By early 1941, at the board’s recommendation, most Southern Baptist women and children began to return to the United States. Missionaries, who remained after Pearl Harbor, mostly men, were interned by the Japanese in Shanghai, Hong Kong, Manila and Chefoo (now Yantai) and Weihsien in North China.
A few Southern Baptist missionaries, situated far to the west in Free China and beyond Japan’s reach, functioned relatively undisturbed. During World War II, the True Light Building was visited regularly by Chinese Baptist workers and was left relatively intact by the Japanese occupation forces.
Shortly after V-J Day, after participating with my Marine Corps combat division in the Iwo Jima and earlier Pacific island invasions, I arrived in Shanghai as a U.S. Marine Corps second lieutenant en route to postwar Japanese surrender, prisoner release and peacekeeping duties in North China.
At the True Light Building, I met the manager of the Baptist publication operations, old friend C. Y. Ting, and his Chinese fellow workers, who had already initiated a cleanup and survey of the building. It was a joyful reunion. A few months later, in Honolulu, I visited with China missionary friends doing Baptist work in Hawaii for the duration, and all asked about the True Light Building as well as for all other details I could provide on the status of Chinese Baptist workers and churches and the likelihood of prompt resumption of Southern Baptist missionary activity in China.

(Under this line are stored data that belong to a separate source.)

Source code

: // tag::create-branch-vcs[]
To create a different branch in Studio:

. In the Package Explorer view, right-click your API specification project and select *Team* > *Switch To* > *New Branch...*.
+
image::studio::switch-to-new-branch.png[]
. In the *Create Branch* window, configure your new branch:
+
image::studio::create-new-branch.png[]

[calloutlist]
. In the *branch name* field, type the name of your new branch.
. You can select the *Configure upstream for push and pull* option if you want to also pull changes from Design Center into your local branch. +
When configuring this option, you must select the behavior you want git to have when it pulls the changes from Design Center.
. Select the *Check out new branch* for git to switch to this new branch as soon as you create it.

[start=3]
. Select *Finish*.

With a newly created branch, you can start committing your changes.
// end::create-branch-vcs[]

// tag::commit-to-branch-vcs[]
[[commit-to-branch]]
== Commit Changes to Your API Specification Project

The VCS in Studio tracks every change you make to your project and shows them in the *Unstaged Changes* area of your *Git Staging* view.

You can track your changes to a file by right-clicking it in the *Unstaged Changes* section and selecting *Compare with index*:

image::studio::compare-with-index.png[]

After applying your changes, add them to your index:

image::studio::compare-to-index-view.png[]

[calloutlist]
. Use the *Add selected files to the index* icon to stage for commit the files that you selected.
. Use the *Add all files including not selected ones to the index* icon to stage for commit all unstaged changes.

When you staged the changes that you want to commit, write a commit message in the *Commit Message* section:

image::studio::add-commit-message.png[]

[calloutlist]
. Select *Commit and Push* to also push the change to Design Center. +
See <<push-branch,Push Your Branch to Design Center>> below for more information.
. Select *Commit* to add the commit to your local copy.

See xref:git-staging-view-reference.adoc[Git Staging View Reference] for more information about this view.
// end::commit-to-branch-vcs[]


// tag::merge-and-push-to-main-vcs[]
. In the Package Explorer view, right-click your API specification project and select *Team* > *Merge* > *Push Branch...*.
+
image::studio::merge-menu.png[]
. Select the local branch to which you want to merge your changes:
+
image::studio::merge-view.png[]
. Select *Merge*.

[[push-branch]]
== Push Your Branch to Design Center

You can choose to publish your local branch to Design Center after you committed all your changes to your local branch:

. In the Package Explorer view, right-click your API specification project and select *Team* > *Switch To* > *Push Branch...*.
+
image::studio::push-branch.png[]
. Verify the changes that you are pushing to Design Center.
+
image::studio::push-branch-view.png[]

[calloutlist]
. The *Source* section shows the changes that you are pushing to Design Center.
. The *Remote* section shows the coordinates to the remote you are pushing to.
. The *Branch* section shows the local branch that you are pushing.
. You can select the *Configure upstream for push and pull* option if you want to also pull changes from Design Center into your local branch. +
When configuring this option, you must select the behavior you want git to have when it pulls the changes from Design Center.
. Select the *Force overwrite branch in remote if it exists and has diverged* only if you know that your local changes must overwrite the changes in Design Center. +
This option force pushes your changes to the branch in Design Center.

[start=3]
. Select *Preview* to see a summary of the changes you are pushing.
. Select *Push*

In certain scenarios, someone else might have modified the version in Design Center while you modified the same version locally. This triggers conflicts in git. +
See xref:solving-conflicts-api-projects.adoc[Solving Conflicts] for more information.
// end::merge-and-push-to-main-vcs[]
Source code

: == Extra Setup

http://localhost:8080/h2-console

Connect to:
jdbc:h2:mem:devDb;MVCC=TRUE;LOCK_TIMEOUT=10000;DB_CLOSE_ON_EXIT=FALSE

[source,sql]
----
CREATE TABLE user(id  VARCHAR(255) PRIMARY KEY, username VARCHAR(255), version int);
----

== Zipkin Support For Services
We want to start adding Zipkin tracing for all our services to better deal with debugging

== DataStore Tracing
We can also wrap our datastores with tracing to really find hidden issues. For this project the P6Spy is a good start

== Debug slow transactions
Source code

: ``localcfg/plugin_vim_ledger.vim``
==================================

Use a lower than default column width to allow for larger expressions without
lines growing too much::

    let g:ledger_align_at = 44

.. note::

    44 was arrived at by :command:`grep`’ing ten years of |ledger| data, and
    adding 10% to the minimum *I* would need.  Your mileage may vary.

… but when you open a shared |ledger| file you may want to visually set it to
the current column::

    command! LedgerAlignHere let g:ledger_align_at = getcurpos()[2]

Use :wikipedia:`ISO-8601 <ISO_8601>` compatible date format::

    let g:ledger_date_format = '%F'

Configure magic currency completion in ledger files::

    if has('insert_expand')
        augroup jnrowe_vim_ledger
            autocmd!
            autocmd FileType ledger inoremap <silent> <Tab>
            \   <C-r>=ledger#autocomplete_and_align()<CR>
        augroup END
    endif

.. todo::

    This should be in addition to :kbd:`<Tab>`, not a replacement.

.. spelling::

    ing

It resumed and grew, with mounting uncertainties, until 1949 when the People’s Liberation Army achieved total control of China. The True Light Building and all mission church, school, hospital, residence and other properties were confiscated by the People’s Republic of China and its provincial and other subordinate governments, which effectively own them today. Termination in 1949, until further notice, of Baptist witnessing in China begun by John and Henrietta Shuck in Macau in 1836, seemed to most missionaries the culmination of work interruptions over the years.

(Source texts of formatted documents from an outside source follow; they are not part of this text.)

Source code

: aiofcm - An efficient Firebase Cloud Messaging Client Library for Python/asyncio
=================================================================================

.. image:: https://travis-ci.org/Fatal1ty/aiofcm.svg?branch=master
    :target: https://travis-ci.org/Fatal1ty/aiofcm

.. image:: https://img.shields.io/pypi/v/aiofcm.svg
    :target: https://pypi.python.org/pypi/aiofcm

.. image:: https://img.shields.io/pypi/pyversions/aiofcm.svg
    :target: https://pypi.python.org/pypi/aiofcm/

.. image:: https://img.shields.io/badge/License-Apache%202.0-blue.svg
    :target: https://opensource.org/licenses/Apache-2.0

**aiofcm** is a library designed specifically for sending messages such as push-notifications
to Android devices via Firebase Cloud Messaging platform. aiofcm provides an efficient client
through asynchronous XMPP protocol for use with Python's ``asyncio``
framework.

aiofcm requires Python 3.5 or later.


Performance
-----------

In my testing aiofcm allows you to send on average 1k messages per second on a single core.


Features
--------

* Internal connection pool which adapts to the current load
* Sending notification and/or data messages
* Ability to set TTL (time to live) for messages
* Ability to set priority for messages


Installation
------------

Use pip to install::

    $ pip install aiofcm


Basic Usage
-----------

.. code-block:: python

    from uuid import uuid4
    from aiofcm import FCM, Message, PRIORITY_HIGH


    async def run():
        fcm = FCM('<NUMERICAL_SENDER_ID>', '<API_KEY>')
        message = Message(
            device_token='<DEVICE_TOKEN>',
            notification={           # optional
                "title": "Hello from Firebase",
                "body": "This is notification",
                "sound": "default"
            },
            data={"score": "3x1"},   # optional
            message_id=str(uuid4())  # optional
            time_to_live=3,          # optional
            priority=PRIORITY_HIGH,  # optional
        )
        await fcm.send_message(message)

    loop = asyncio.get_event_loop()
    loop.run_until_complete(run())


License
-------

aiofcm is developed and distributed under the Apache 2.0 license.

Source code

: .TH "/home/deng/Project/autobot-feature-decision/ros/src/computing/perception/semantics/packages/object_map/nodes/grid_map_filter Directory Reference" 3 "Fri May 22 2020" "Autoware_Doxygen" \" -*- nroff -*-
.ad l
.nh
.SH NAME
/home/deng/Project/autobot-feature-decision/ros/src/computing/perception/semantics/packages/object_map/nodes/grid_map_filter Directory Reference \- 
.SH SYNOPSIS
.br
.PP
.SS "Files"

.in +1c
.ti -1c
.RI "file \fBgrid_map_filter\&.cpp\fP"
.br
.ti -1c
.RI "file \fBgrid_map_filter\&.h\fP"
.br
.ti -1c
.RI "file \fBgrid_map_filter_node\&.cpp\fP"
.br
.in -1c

I was impressed by what I saw of that work through the years. For safety considerations, women’s work was frequently delayed because they were ordered to move from areas deemed temporarily dangerous. Still every missionary woman, single or married, was a full-fledged missionary with a commitment to expand the kingdom of God, same as men missionaries.

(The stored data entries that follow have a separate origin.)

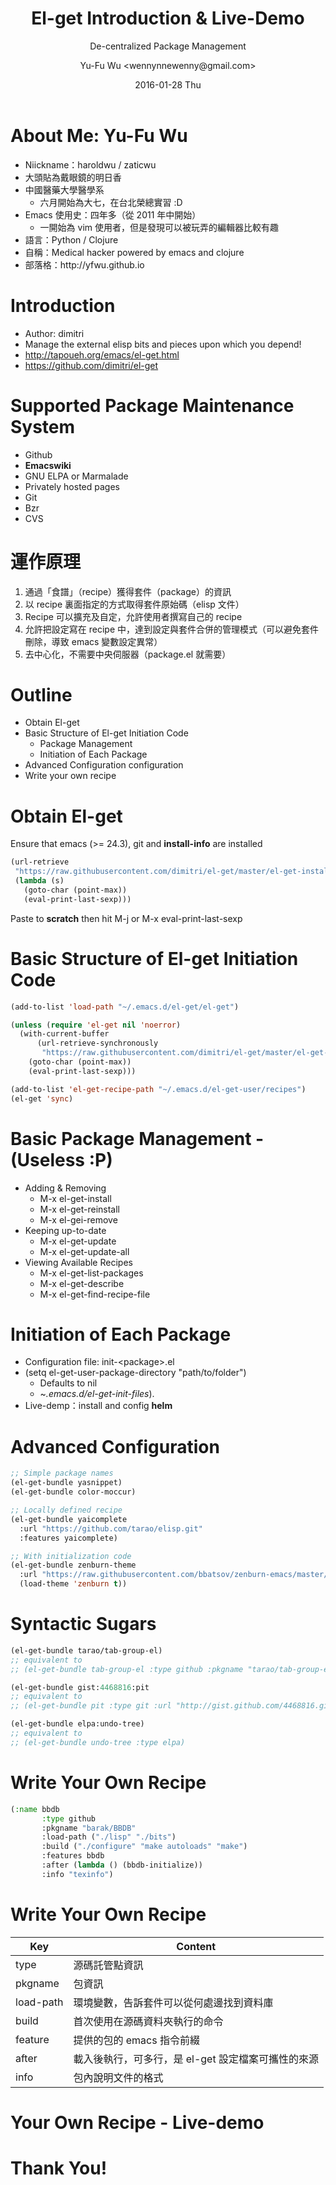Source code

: #+TITLE: El-get Introduction & Live-Demo
#+SUBTITLE: De-centralized Package Management
#+DATE: 2016-01-28 Thu
#+AUTHOR: Yu-Fu Wu <wennynnewenny@gmail.com>

* About Me: Yu-Fu Wu
- Niickname：haroldwu / zaticwu
- 大頭貼為戴眼鏡的明日香
- 中國醫藥大學醫學系
  - 六月開始為大七，在台北榮總實習 :D
- Emacs 使用史：四年多（從 2011 年中開始）
  - 一開始為 vim 使用者，但是發現可以被玩弄的編輯器比較有趣
- 語言：Python / Clojure
- 自稱：Medical hacker powered by emacs and clojure
- 部落格：http://yfwu.github.io

* Introduction
- Author: dimitri
- Manage the external elisp bits and pieces upon which you depend!
- http://tapoueh.org/emacs/el-get.html
- https://github.com/dimitri/el-get

* Supported Package Maintenance System
- Github
- *Emacswiki*
- GNU ELPA or Marmalade
- Privately hosted pages
- Git
- Bzr
- CVS

* 運作原理
1. 通過「食譜」（recipe）獲得套件（package）的資訊
2. 以 recipe 裏面指定的方式取得套件原始碼（elisp 文件）
3. Recipe 可以擴充及自定，允許使用者撰寫自己的 recipe
4. 允許把設定寫在 recipe 中，達到設定與套件合併的管理模式（可以避免套件刪除，導致 emacs 變數設定異常）
5. 去中心化，不需要中央伺服器（package.el 就需要）

* Outline
- Obtain El-get
- Basic Structure of El-get Initiation Code
  - Package Management
  - Initiation of Each Package
- Advanced Configuration configuration
- Write your own recipe

* Obtain El-get
Ensure that emacs (>= 24.3), git and *install-info* are installed

#+BEGIN_SRC emacs-lisp
(url-retrieve
 "https://raw.githubusercontent.com/dimitri/el-get/master/el-get-install.el"
 (lambda (s)
   (goto-char (point-max))
   (eval-print-last-sexp)))
#+END_SRC

Paste to *scratch* then hit M-j or M-x eval-print-last-sexp

* Basic Structure of El-get Initiation Code
#+BEGIN_SRC emacs-lisp
(add-to-list 'load-path "~/.emacs.d/el-get/el-get")

(unless (require 'el-get nil 'noerror)
  (with-current-buffer
      (url-retrieve-synchronously
       "https://raw.githubusercontent.com/dimitri/el-get/master/el-get-install.el")
    (goto-char (point-max))
    (eval-print-last-sexp)))

(add-to-list 'el-get-recipe-path "~/.emacs.d/el-get-user/recipes")
(el-get 'sync)
#+END_SRC

* Basic Package Management - (Useless :P)
- Adding & Removing
  - M-x el-get-install
  - M-x el-get-reinstall
  - M-x el-gei-remove
- Keeping up-to-date
  - M-x el-get-update
  - M-x el-get-update-all
- Viewing Available Recipes
  - M-x el-get-list-packages
  - M-x el-get-describe
  - M-x el-get-find-recipe-file

* Initiation of Each Package
- Configuration file: init-<package>.el
- (setq el-get-user-package-directory "path/to/folder")
  - Defaults to nil
  - ~/.emacs.d/el-get-init-files/).
- Live-demp：install and config *helm*

* Advanced Configuration
#+BEGIN_SRC emacs-lisp
;; Simple package names
(el-get-bundle yasnippet)
(el-get-bundle color-moccur)

;; Locally defined recipe
(el-get-bundle yaicomplete
  :url "https://github.com/tarao/elisp.git"
  :features yaicomplete)

;; With initialization code
(el-get-bundle zenburn-theme
  :url "https://raw.githubusercontent.com/bbatsov/zenburn-emacs/master/zenburn-theme.el"
  (load-theme 'zenburn t))
#+END_SRC

* Syntactic Sugars
#+BEGIN_SRC emacs-lisp
(el-get-bundle tarao/tab-group-el)
;; equivalent to
;; (el-get-bundle tab-group-el :type github :pkgname "tarao/tab-group-el")

(el-get-bundle gist:4468816:pit
;; equivalent to
;; (el-get-bundle pit :type git :url "http://gist.github.com/4468816.git")

(el-get-bundle elpa:undo-tree)
;; equivalent to
;; (el-get-bundle undo-tree :type elpa)
#+END_SRC

* Write Your Own Recipe
#+BEGIN_SRC emacs-lisp
(:name bbdb
       :type github
       :pkgname "barak/BBDB"
       :load-path ("./lisp" "./bits")
       :build ("./configure" "make autoloads" "make")
       :features bbdb
       :after (lambda () (bbdb-initialize))
       :info "texinfo")
#+END_SRC

* Write Your Own Recipe
| Key       | Content                                            |
|-----------+----------------------------------------------------|
| type      | 源碼託管點資訊                                     |
| pkgname   | 包資訊                                             |
| load-path | 環境變數，告訴套件可以從何處邊找到資料庫           |
| build     | 首次使用在源碼資料夾執行的命令                     |
| feature   | 提供的包的 emacs 指令前綴                          |
| after     | 載入後執行，可多行，是 el-get 設定檔案可攜性的來源 |
| info      | 包內說明文件的格式                                 |

* Your Own Recipe - Live-demo


* Thank You!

But I was most impressed not only to observe the mutual help and joint prayers for spiritual guidance among missionaries and their Chinese co-workers as a single family, but also their total commitment to their original calls to spread the gospel, a determination as important as maintaining life on earth.
Many missionaries chose to ignore risks and contrary advice and remain at or go to mission decidedly dangerous locations, exhibiting a bravery and self-sacrifice similar to that I saw during battlefield combat. At mealtime and other prayers at our home, my father would pray especially for journeying mercies for a particular returning missionary. The common decision of those totally dedicated missionaries was the same as that attributed to acclaimed Southern Baptist medical missionary Bill Wallace, I will stay as long as I am able to serve.
The True Light Building is fully operational today and is occupied by Chinese commercial tenants. It has been designated by the Shanghai city government as a municipal preserved building, a historical structure, and bears that plaque at the building entrance. The occupants of my father’s former office, Room 703-5, are most hospitable and seem genuinely interested, as most Chinese are, in former residents and friends of China.
As expressed in John 1:9 “The true light that gives light to everyone was coming into the world” continues to exist now and into the future.